- [What to produce] What is needed here is every record, retyped without any change.

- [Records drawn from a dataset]
-------

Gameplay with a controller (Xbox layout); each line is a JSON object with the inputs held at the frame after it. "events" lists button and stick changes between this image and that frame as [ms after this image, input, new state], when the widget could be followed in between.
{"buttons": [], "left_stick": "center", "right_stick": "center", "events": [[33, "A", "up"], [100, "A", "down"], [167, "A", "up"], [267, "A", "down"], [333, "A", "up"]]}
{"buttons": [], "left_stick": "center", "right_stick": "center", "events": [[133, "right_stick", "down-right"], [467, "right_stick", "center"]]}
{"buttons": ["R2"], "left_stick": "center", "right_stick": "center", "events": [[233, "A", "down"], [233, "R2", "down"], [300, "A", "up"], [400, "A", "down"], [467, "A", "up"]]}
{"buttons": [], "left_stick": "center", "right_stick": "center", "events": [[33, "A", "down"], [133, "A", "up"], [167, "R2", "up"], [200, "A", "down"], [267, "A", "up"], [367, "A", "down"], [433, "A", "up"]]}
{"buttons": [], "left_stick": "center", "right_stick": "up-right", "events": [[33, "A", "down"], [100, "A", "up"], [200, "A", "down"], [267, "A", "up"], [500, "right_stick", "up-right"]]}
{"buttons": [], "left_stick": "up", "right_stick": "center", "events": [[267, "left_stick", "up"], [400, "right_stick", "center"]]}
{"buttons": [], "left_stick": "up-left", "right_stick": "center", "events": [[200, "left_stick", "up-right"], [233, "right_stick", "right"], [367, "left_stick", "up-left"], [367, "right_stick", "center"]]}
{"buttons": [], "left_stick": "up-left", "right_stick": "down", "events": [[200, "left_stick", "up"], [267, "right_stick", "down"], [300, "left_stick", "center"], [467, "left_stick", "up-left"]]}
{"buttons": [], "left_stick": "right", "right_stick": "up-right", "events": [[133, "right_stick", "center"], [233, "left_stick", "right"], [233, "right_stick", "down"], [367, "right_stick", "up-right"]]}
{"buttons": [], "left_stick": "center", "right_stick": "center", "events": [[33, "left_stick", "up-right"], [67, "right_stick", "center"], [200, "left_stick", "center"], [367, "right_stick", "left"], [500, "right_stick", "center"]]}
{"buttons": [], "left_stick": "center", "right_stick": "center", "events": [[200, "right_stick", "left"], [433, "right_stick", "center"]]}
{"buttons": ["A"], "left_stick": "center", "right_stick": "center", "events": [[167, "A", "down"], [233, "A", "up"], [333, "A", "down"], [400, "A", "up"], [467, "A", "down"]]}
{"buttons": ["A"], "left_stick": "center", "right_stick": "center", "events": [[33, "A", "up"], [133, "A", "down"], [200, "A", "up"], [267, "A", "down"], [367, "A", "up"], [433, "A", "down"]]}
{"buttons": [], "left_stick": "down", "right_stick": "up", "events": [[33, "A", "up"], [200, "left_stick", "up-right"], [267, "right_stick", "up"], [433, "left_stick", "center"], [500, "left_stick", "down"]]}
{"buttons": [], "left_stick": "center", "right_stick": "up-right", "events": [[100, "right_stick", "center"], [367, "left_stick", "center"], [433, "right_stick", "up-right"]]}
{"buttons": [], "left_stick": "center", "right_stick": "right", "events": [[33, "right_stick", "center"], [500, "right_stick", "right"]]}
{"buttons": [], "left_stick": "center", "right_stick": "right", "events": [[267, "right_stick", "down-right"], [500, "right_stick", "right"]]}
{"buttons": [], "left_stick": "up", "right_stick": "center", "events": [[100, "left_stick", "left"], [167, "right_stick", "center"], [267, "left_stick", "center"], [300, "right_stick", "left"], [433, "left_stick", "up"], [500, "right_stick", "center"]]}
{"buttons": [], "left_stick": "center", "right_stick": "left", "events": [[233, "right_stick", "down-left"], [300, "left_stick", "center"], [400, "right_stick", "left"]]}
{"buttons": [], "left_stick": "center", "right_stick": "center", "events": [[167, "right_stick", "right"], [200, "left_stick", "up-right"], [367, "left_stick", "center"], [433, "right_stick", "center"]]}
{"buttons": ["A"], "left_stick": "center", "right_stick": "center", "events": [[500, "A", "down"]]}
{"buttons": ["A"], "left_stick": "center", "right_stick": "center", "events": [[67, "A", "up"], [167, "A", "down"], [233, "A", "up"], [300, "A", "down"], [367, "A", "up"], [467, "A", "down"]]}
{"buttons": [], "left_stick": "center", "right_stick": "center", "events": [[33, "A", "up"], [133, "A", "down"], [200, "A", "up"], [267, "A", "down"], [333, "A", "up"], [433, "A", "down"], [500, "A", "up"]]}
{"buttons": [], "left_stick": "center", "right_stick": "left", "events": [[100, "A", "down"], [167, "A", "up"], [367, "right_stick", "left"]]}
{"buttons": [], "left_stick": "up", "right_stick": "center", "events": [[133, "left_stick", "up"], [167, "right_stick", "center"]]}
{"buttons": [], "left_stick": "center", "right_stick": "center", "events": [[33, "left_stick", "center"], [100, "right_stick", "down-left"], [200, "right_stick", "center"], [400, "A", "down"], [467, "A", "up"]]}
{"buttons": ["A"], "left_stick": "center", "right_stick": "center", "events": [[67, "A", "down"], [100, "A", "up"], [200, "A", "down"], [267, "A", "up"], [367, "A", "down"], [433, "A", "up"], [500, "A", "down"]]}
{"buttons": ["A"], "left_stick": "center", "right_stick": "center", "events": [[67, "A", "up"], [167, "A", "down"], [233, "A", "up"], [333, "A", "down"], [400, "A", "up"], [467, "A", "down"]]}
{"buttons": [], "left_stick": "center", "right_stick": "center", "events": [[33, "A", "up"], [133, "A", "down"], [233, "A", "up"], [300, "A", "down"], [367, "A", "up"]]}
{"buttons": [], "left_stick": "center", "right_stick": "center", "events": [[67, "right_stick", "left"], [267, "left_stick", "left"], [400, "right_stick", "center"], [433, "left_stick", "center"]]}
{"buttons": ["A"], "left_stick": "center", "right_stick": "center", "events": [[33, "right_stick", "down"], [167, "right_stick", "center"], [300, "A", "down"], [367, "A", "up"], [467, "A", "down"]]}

-------

- [Answer space]
Gameplay with a controller (Xbox layout); each line is a JSON object with the inputs held at the frame after it. "events" lists button and stick changes between this image and that frame as [ms after this image, input, new state], when the widget could be followed in between.
{"buttons": [], "left_stick": "center", "right_stick": "center", "events": [[33, "A", "up"], [100, "A", "down"], [167, "A", "up"], [267, "A", "down"], [333, "A", "up"]]}
{"buttons": [], "left_stick": "center", "right_stick": "center", "events": [[133, "right_stick", "down-right"], [467, "right_stick", "center"]]}
{"buttons": ["R2"], "left_stick": "center", "right_stick": "center", "events": [[233, "A", "down"], [233, "R2", "down"], [300, "A", "up"], [400, "A", "down"], [467, "A", "up"]]}
{"buttons": [], "left_stick": "center", "right_stick": "center", "events": [[33, "A", "down"], [133, "A", "up"], [167, "R2", "up"], [200, "A", "down"], [267, "A", "up"], [367, "A", "down"], [433, "A", "up"]]}
{"buttons": [], "left_stick": "center", "right_stick": "up-right", "events": [[33, "A", "down"], [100, "A", "up"], [200, "A", "down"], [267, "A", "up"], [500, "right_stick", "up-right"]]}
{"buttons": [], "left_stick": "up", "right_stick": "center", "events": [[267, "left_stick", "up"], [400, "right_stick", "center"]]}
{"buttons": [], "left_stick": "up-left", "right_stick": "center", "events": [[200, "left_stick", "up-right"], [233, "right_stick", "right"], [367, "left_stick", "up-left"], [367, "right_stick", "center"]]}
{"buttons": [], "left_stick": "up-left", "right_stick": "down", "events": [[200, "left_stick", "up"], [267, "right_stick", "down"], [300, "left_stick", "center"], [467, "left_stick", "up-left"]]}
{"buttons": [], "left_stick": "right", "right_stick": "up-right", "events": [[133, "right_stick", "center"], [233, "left_stick", "right"], [233, "right_stick", "down"], [367, "right_stick", "up-right"]]}
{"buttons": [], "left_stick": "center", "right_stick": "center", "events": [[33, "left_stick", "up-right"], [67, "right_stick", "center"], [200, "left_stick", "center"], [367, "right_stick", "left"], [500, "right_stick", "center"]]}
{"buttons": [], "left_stick": "center", "right_stick": "center", "events": [[200, "right_stick", "left"], [433, "right_stick", "center"]]}
{"buttons": ["A"], "left_stick": "center", "right_stick": "center", "events": [[167, "A", "down"], [233, "A", "up"], [333, "A", "down"], [400, "A", "up"], [467, "A", "down"]]}
{"buttons": ["A"], "left_stick": "center", "right_stick": "center", "events": [[33, "A", "up"], [133, "A", "down"], [200, "A", "up"], [267, "A", "down"], [367, "A", "up"], [433, "A", "down"]]}
{"buttons": [], "left_stick": "down", "right_stick": "up", "events": [[33, "A", "up"], [200, "left_stick", "up-right"], [267, "right_stick", "up"], [433, "left_stick", "center"], [500, "left_stick", "down"]]}
{"buttons": [], "left_stick": "center", "right_stick": "up-right", "events": [[100, "right_stick", "center"], [367, "left_stick", "center"], [433, "right_stick", "up-right"]]}
{"buttons": [], "left_stick": "center", "right_stick": "right", "events": [[33, "right_stick", "center"], [500, "right_stick", "right"]]}
{"buttons": [], "left_stick": "center", "right_stick": "right", "events": [[267, "right_stick", "down-right"], [500, "right_stick", "right"]]}
{"buttons": [], "left_stick": "up", "right_stick": "center", "events": [[100, "left_stick", "left"], [167, "right_stick", "center"], [267, "left_stick", "center"], [300, "right_stick", "left"], [433, "left_stick", "up"], [500, "right_stick", "center"]]}
{"buttons": [], "left_stick": "center", "right_stick": "left", "events": [[233, "right_stick", "down-left"], [300, "left_stick", "center"], [400, "right_stick", "left"]]}
{"buttons": [], "left_stick": "center", "right_stick": "center", "events": [[167, "right_stick", "right"], [200, "left_stick", "up-right"], [367, "left_stick", "center"], [433, "right_stick", "center"]]}
{"buttons": ["A"], "left_stick": "center", "right_stick": "center", "events": [[500, "A", "down"]]}
{"buttons": ["A"], "left_stick": "center", "right_stick": "center", "events": [[67, "A", "up"], [167, "A", "down"], [233, "A", "up"], [300, "A", "down"], [367, "A", "up"], [467, "A", "down"]]}
{"buttons": [], "left_stick": "center", "right_stick": "center", "events": [[33, "A", "up"], [133, "A", "down"], [200, "A", "up"], [267, "A", "down"], [333, "A", "up"], [433, "A", "down"], [500, "A", "up"]]}
{"buttons": [], "left_stick": "center", "right_stick": "left", "events": [[100, "A", "down"], [167, "A", "up"], [367, "right_stick", "left"]]}
{"buttons": [], "left_stick": "up", "right_stick": "center", "events": [[133, "left_stick", "up"], [167, "right_stick", "center"]]}
{"buttons": [], "left_stick": "center", "right_stick": "center", "events": [[33, "left_stick", "center"], [100, "right_stick", "down-left"], [200, "right_stick", "center"], [400, "A", "down"], [467, "A", "up"]]}
{"buttons": ["A"], "left_stick": "center", "right_stick": "center", "events": [[67, "A", "down"], [100, "A", "up"], [200, "A", "down"], [267, "A", "up"], [367, "A", "down"], [433, "A", "up"], [500, "A", "down"]]}
{"buttons": ["A"], "left_stick": "center", "right_stick": "center", "events": [[67, "A", "up"], [167, "A", "down"], [233, "A", "up"], [333, "A", "down"], [400, "A", "up"], [467, "A", "down"]]}
{"buttons": [], "left_stick": "center", "right_stick": "center", "events": [[33, "A", "up"], [133, "A", "down"], [233, "A", "up"], [300, "A", "down"], [367, "A", "up"]]}
{"buttons": [], "left_stick": "center", "right_stick": "center", "events": [[67, "right_stick", "left"], [267, "left_stick", "left"], [400, "right_stick", "center"], [433, "left_stick", "center"]]}
{"buttons": ["A"], "left_stick": "center", "right_stick": "center", "events": [[33, "right_stick", "down"], [167, "right_stick", "center"], [300, "A", "down"], [367, "A", "up"], [467, "A", "down"]]}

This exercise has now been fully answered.